Human cerebral organoids are small balls of human brain cells ranging in size from a poppy seed to a pea; scientists use human skin cells to create them. CJD, a fatal neurodegenerative brain disease of humans caused by infectious prion proteins, affects about 1 in 1 million people each year. It can arise spontaneously, result from a hereditary mutation within the prion gene, or arise due to infection, for example, from eating contaminated meat products. A notable example of this occurred in the United Kingdom in the mid-1990s following an outbreak of bovine spongiform encephalopathy in cattle. There are no preventive or therapeutic treatments for CJD.
The lack of a completely human CJD model has been a considerable barrier hindering the discovery of potential therapies. Studies in mice have failed to identify treatments that were then effective when tried in patients. The human cerebral organoid CJD model holds promise that this barrier can be eliminated. Cerebral organoids have organization, structure, and electrical signaling systems similar to human brain tissue. Because they can survive in a controlled environment for months to years, cerebral organoids also are ideal for studying nervous system diseases over lengthy periods of time. Cerebral organoids have been used as models to study Zika virus infection, Alzheimer's disease, and Down syndrome.

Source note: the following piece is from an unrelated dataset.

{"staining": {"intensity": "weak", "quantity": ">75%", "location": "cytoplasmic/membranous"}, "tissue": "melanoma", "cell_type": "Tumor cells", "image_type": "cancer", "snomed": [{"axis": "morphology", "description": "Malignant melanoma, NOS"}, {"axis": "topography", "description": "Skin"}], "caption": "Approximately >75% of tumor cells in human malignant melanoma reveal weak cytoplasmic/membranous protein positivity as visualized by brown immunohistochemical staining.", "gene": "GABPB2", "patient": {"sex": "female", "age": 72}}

The CJD study was conducted at NIAID's Rocky Mountain Laboratories in Hamilton, Montana. Scientists tested pentosan polysulfate (PPS) to determine its potential preventive and therapeutic benefits. In the experiments, PPS treatment reduced the disease indicators by 10-fold or more without causing tissue death. PPS is a benchmark anti-prion compound in laboratory experiments, but it is rarely used clinically because it requires direct administration into the brain.

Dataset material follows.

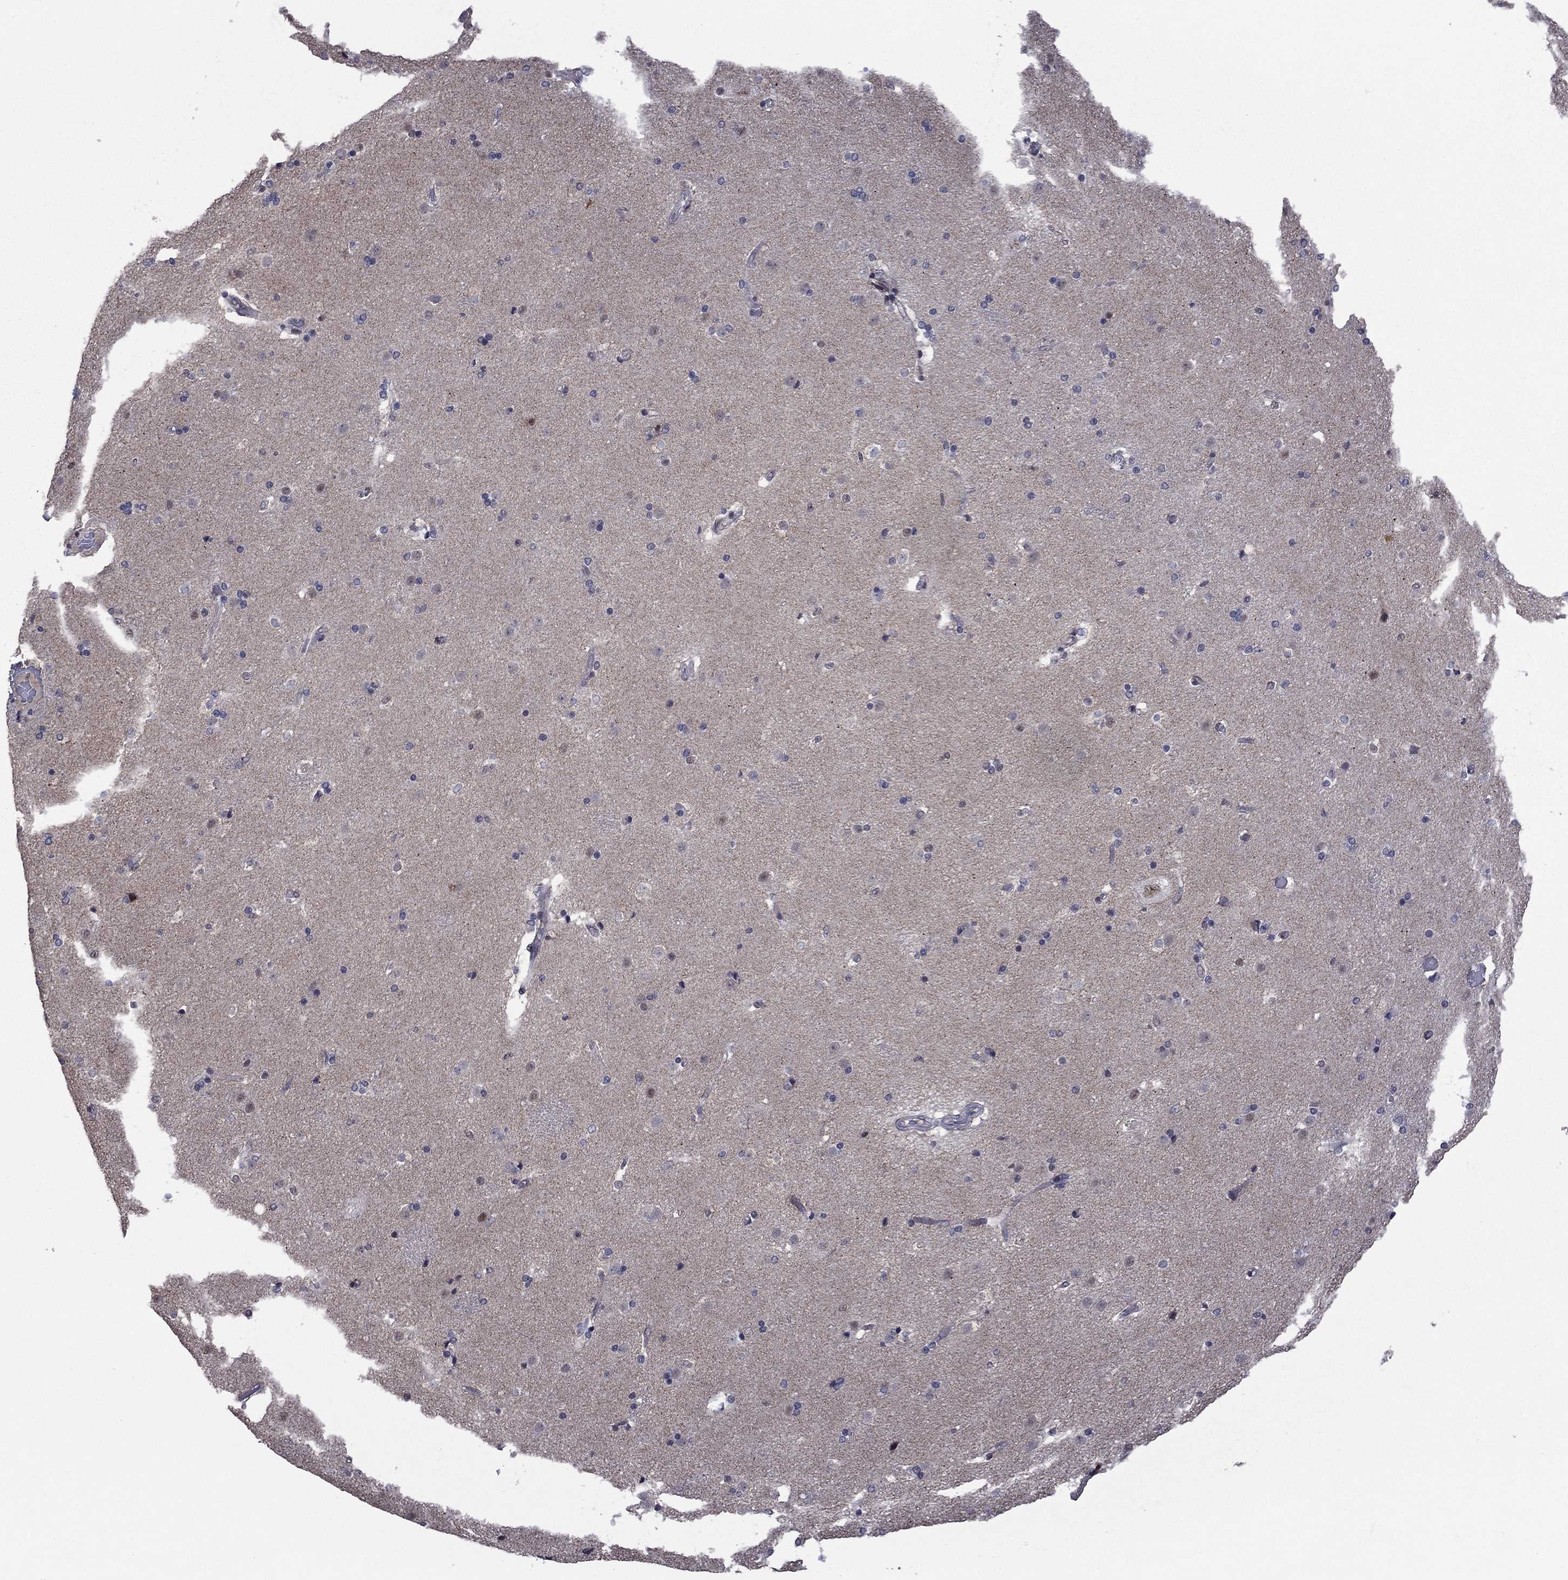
{"staining": {"intensity": "negative", "quantity": "none", "location": "none"}, "tissue": "caudate", "cell_type": "Glial cells", "image_type": "normal", "snomed": [{"axis": "morphology", "description": "Normal tissue, NOS"}, {"axis": "topography", "description": "Lateral ventricle wall"}], "caption": "Caudate stained for a protein using immunohistochemistry (IHC) reveals no expression glial cells.", "gene": "CDCA5", "patient": {"sex": "male", "age": 54}}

While it may extend a patient's life, PPS has not been shown to improve quality of life. However, using the anti-prion properties of PPS with the new human organoid CJD model allowed the researchers to assess the value of this model system for drug discovery. The scientists showed that the human organoid model can be used to screen compounds that may be useful for preventive treatment. Such treatment could be used for people carrying genetic mutations that cause the disease, but who have not yet developed symptoms, or for people who may have been exposed to infectious prion proteins that might cause CJD. The model further proved useful for screening drugs against established CJD after a patient is diagnosed and starts showing symptoms of disease.
The scientists are working to expand the organoid model for screening larger numbers of novel drug candidates. Their goal is to find treatment options for people who are susceptible to CJD because of their genetics or who accidentally are exposed, as well as for those who develop sporadic disease. They are optimistic that with their fully human model of disease, they can now identify compounds with promise for benefitting patients with CJD.